Tax reform continues to be the subject of intense discussion in our nation's capital. While prospects for legislation remain uncertain, tax reform has the capacity to significantly impact owners, operators and developers of multifamily rental housing when they build, operate, sell and even transfer apartment communities to their heirs. The apartment industry favors pro-growth reform that avoids disadvantaging our industry relative to other asset classes.

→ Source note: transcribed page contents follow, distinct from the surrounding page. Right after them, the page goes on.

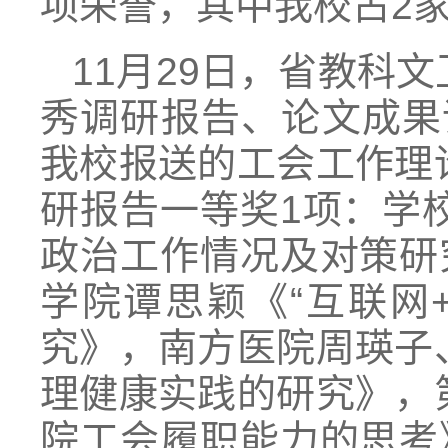
项荣誉，其中我校占2
11月29日，省教科
秀调研报告、论文成果评
我校报送的工会工作理
研报告一等奖1项：学
政治工作情况及对策研
学院谭思颖《“互联网
究》，南方医院周瑛子
理健康实践的研究》，
院工会履职能力的思考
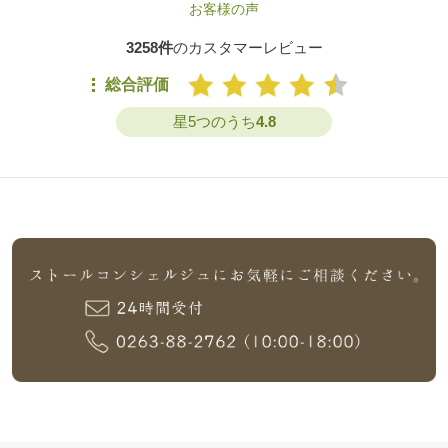
お客様の声
3258件
のカスタマーレビュー
総合評価
星5つのうち
4.8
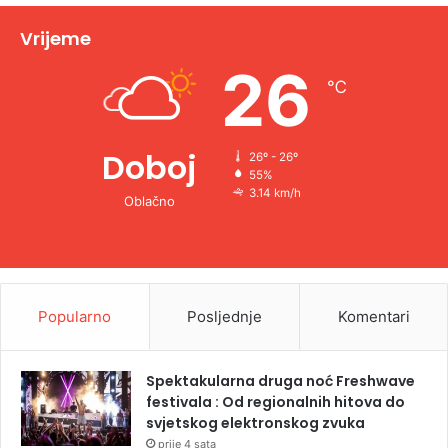
i
v
Vrijeme
e
26
℃
:
Doboj
26º - 26º
55%
3.14 km/h
Oblačno
Popularno
Posljednje
Komentari
Spektakularna druga noć Freshwave
festivala : Od regionalnih hitova do
svjetskog elektronskog zvuka
prije 4 sata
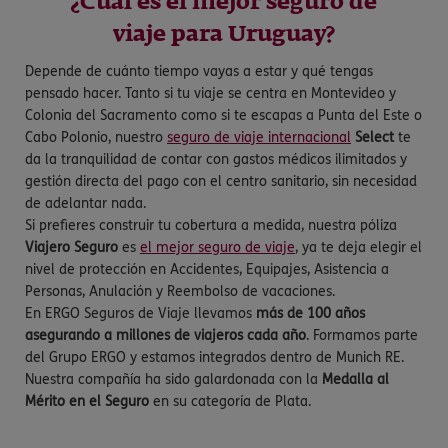
¿Cuál es el mejor seguro de
viaje para Uruguay?
Depende de cuánto tiempo vayas a estar y qué tengas
pensado hacer. Tanto si tu viaje se centra en Montevideo y
Colonia del Sacramento como si te escapas a Punta del Este o
Cabo Polonio, nuestro
seguro de viaje internacional
Select
te
da la tranquilidad de contar con gastos médicos ilimitados y
gestión directa del pago con el centro sanitario, sin necesidad
de adelantar nada.
Si prefieres construir tu cobertura a medida, nuestra póliza
Viajero Seguro
es
el mejor seguro de viaje
, ya te deja elegir el
nivel de protección en Accidentes, Equipajes, Asistencia a
Personas, Anulación y Reembolso de vacaciones.
En ERGO Seguros de Viaje llevamos
más de 100 años
asegurando a millones de viajeros cada año
. Formamos parte
del Grupo ERGO y estamos integrados dentro de Munich RE.
Nuestra compañía ha sido galardonada con la
Medalla al
Mérito en el Seguro
en su categoría de Plata.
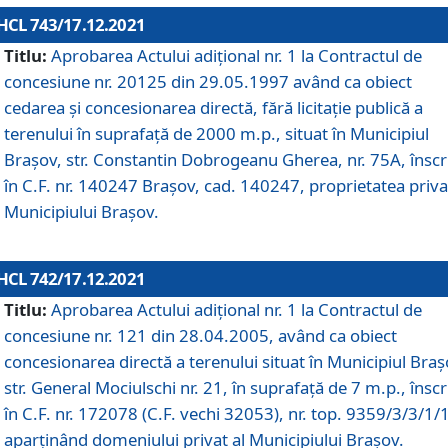
HCL 743/17.12.2021
Titlu:
Aprobarea Actului adiţional nr. 1 la Contractul de
concesiune nr. 20125 din 29.05.1997 având ca obiect
cedarea și concesionarea directă, fără licitație publică a
terenului în suprafață de 2000 m.p., situat în Municipiul
Brașov, str. Constantin Dobrogeanu Gherea, nr. 75A, înscr
în C.F. nr. 140247 Brașov, cad. 140247, proprietatea priva
Municipiului Brașov.
HCL 742/17.12.2021
Titlu:
Aprobarea Actului adiţional nr. 1 la Contractul de
concesiune nr. 121 din 28.04.2005, având ca obiect
concesionarea directă a terenului situat în Municipiul Braș
str. General Mociulschi nr. 21, în suprafață de 7 m.p., înscr
în C.F. nr. 172078 (C.F. vechi 32053), nr. top. 9359/3/3/1/
aparținând domeniului privat al Municipiului Brașov.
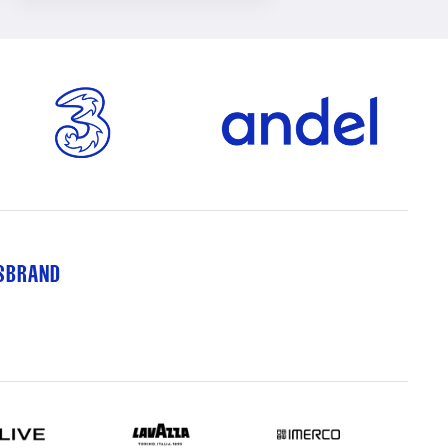
TSBRAND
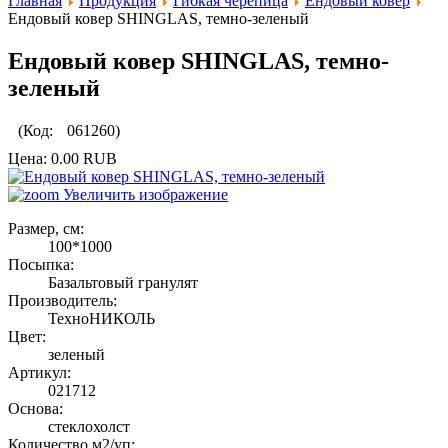
Главная
Продукция
Гибкая черепица
Ендовый ковер
Ендовый ковер SHINGLAS, темно-зеленый
Ендовый ковер SHINGLAS, темно-
зеленый
(Код:
061260
)
Цена:
0.00 RUB
Увеличить изображение
Размер, см:
100*1000
Посыпка:
Базальтовый гранулят
Производитель:
ТехноНИКОЛЬ
Цвет:
зеленый
Артикул:
021712
Основа:
стеклохолст
Количество м2/уп:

Notably, on April 4, 2013, NMHC/NAA responded to a request from the House Ways and Means Committee to submit input on tax reform priorities. The Ways and Means Committee has created 11 working groups to study various areas of the tax code. Once interested parties submit their views, the Joint Committee on Taxation will submit a report to the Committee due on May 6 that summarizes comments received. The full Committee is then expected to continue working on comprehensive reform proposals that could see action later this year.
In our submission, NAA and NMHC underscored our view that tax reform must address both the individual and corporate sides of the tax code. Flow-through entities that dominate the apartment industry and pay tax based on the individual side of the code should not shoulder the cost of corporate tax reform.
In addition to comprehensive tax reform, NMHC/NAA urged Congress to maintain current tax treatment of carried interest, retain the deduction for business interest, protect the Low-Income Housing Tax Credit program and preserve the current law on estate taxes.
Finally, NMHC/NAA also submitted a second letter that indicated the importance of tax incentives for improving energy efficiency in commercial buildings and large multifamily properties as a means of leveraging private investment in qualified building retrofits.